El gasto en salud es una combinación de uso y precio. Entre el 2007 y 2014 los reportes indican que las frecuencias de uso están controladas pero los precios han aumentado. Los precios en los seguros privados para servicios de hospitalizaciones aumentaron un 42% y los precios de servicios ambulatorios un 25%, los precios de consulta médica se incrementaron un 18% para pacientes hospitalizados y un 6% para pacientes ambulatorios. El precio de los medicamentos de prescripción comercial se incrementó un 12.4% en el 2014, 8.9% en el 2015 y 2.3% en el 2016. El gasto en medicamentos pesa el 17% del gasto nacional (ambulatorio, hospitalizado y comercial). Entre el 2012 y el 2017 el gasto en medicamentos de Medicare aumentó de 17% a 23%. La oficina del actuario proyecta un 6.3% anual en el incremento del gasto en medicamentos hasta el 2026.

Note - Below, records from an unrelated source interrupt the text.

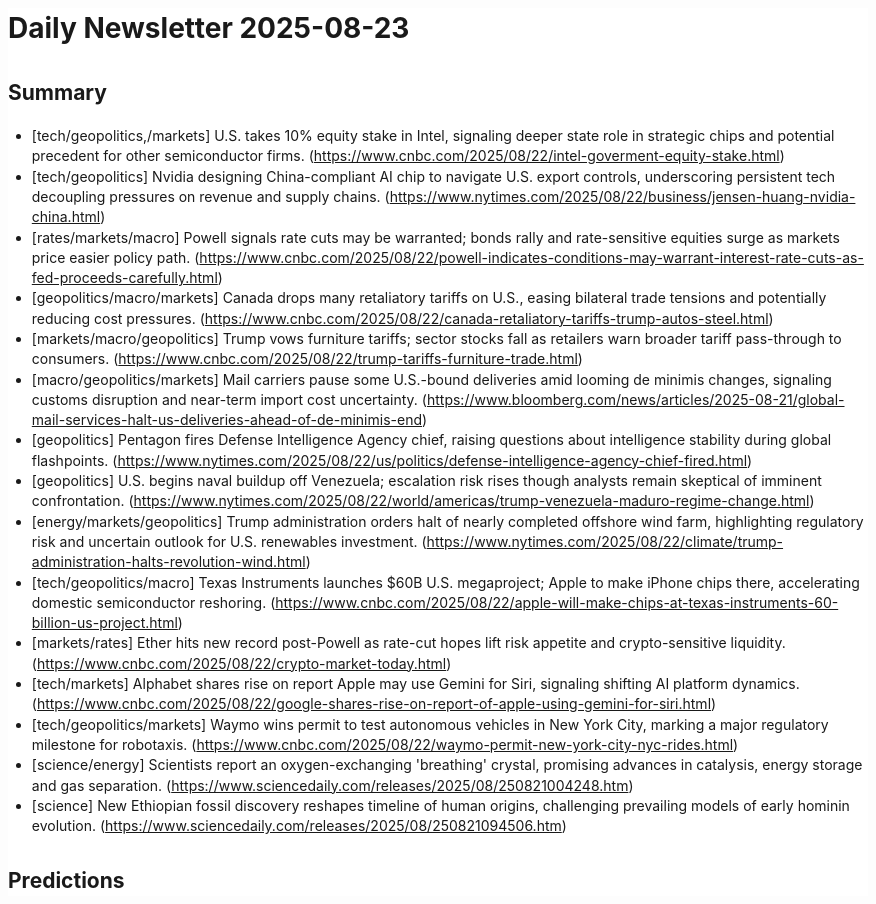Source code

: # Daily Newsletter 2025-08-23

## Summary

- [tech/geopolitics,/markets] U.S. takes 10% equity stake in Intel, signaling deeper state role in strategic chips and potential precedent for other semiconductor firms. (https://www.cnbc.com/2025/08/22/intel-goverment-equity-stake.html)
- [tech/geopolitics] Nvidia designing China-compliant AI chip to navigate U.S. export controls, underscoring persistent tech decoupling pressures on revenue and supply chains. (https://www.nytimes.com/2025/08/22/business/jensen-huang-nvidia-china.html)
- [rates/markets/macro] Powell signals rate cuts may be warranted; bonds rally and rate-sensitive equities surge as markets price easier policy path. (https://www.cnbc.com/2025/08/22/powell-indicates-conditions-may-warrant-interest-rate-cuts-as-fed-proceeds-carefully.html)
- [geopolitics/macro/markets] Canada drops many retaliatory tariffs on U.S., easing bilateral trade tensions and potentially reducing cost pressures. (https://www.cnbc.com/2025/08/22/canada-retaliatory-tariffs-trump-autos-steel.html)
- [markets/macro/geopolitics] Trump vows furniture tariffs; sector stocks fall as retailers warn broader tariff pass-through to consumers. (https://www.cnbc.com/2025/08/22/trump-tariffs-furniture-trade.html)
- [macro/geopolitics/markets] Mail carriers pause some U.S.-bound deliveries amid looming de minimis changes, signaling customs disruption and near-term import cost uncertainty. (https://www.bloomberg.com/news/articles/2025-08-21/global-mail-services-halt-us-deliveries-ahead-of-de-minimis-end)
- [geopolitics] Pentagon fires Defense Intelligence Agency chief, raising questions about intelligence stability during global flashpoints. (https://www.nytimes.com/2025/08/22/us/politics/defense-intelligence-agency-chief-fired.html)
- [geopolitics] U.S. begins naval buildup off Venezuela; escalation risk rises though analysts remain skeptical of imminent confrontation. (https://www.nytimes.com/2025/08/22/world/americas/trump-venezuela-maduro-regime-change.html)
- [energy/markets/geopolitics] Trump administration orders halt of nearly completed offshore wind farm, highlighting regulatory risk and uncertain outlook for U.S. renewables investment. (https://www.nytimes.com/2025/08/22/climate/trump-administration-halts-revolution-wind.html)
- [tech/geopolitics/macro] Texas Instruments launches $60B U.S. megaproject; Apple to make iPhone chips there, accelerating domestic semiconductor reshoring. (https://www.cnbc.com/2025/08/22/apple-will-make-chips-at-texas-instruments-60-billion-us-project.html)
- [markets/rates] Ether hits new record post-Powell as rate-cut hopes lift risk appetite and crypto-sensitive liquidity. (https://www.cnbc.com/2025/08/22/crypto-market-today.html)
- [tech/markets] Alphabet shares rise on report Apple may use Gemini for Siri, signaling shifting AI platform dynamics. (https://www.cnbc.com/2025/08/22/google-shares-rise-on-report-of-apple-using-gemini-for-siri.html)
- [tech/geopolitics/markets] Waymo wins permit to test autonomous vehicles in New York City, marking a major regulatory milestone for robotaxis. (https://www.cnbc.com/2025/08/22/waymo-permit-new-york-city-nyc-rides.html)
- [science/energy] Scientists report an oxygen-exchanging 'breathing' crystal, promising advances in catalysis, energy storage and gas separation. (https://www.sciencedaily.com/releases/2025/08/250821004248.htm)
- [science] New Ethiopian fossil discovery reshapes timeline of human origins, challenging prevailing models of early hominin evolution. (https://www.sciencedaily.com/releases/2025/08/250821094506.htm)

## Predictions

El autor menciona que el estado debería controlar los precios de los medicamentos, establecer límites al crecimiento del gasto total relacionado al crecimiento económico y el envejecimiento de la población y expandir la adopción de métodos alternativos de contratación en el mercado privado.

Explica que algunos de estos métodos son los pagos por episodio, capitación y el de responsabilizar a las organizaciones privadas.  Dice que el gobierno debería exigir a todas las aseguradoras privadas que reciben fondos del gobierno a realizar el 80% de los pagos en estas modalidades de contratación.  Esto convencería a los hospitales y a los médicos a transformar sus modelos de atención.

Los centros de Medicare y Medicaid podrían implementar Bundled Payments de forma permanente. Seleccionar un bundled payment para un procedimiento de alto costo enviaría un mensaje fuerte a los médicos sobre la necesidad imperante (inevitabilidad) de los pagos basados en valor, lo cual, según evidencia, incentivaría al médico a cambiar sus prácticas.

El autor finaliza explicando que, aunque se haya disminuido el crecimiento del gasto es imprescindible implementar nuevas normas de control de costo que se enfoquen en frenar el incremento en los precios.